TASK OBJECTIVE
Word for word, repeat the lines of the records from the one containing "code block here" through the last line, both included.

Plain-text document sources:
************

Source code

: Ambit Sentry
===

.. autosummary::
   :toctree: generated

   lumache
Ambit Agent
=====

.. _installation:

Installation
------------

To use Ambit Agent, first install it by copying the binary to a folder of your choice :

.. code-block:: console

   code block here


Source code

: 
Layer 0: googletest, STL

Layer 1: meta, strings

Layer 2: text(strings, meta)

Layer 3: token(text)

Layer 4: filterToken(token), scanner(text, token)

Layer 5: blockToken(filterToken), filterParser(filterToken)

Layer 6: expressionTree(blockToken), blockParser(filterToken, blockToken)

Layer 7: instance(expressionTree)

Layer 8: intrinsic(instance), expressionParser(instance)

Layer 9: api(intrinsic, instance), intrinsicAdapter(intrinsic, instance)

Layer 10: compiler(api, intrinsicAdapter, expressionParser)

************

RESPONSE
   code block here


Source code

: 
Layer 0: googletest, STL

Layer 1: meta, strings

Layer 2: text(strings, meta)

Layer 3: token(text)

Layer 4: filterToken(token), scanner(text, token)

Layer 5: blockToken(filterToken), filterParser(filterToken)

Layer 6: expressionTree(blockToken), blockParser(filterToken, blockToken)

Layer 7: instance(expressionTree)

Layer 8: intrinsic(instance), expressionParser(instance)

Layer 9: api(intrinsic, instance), intrinsicAdapter(intrinsic, instance)

Layer 10: compiler(api, intrinsicAdapter, expressionParser)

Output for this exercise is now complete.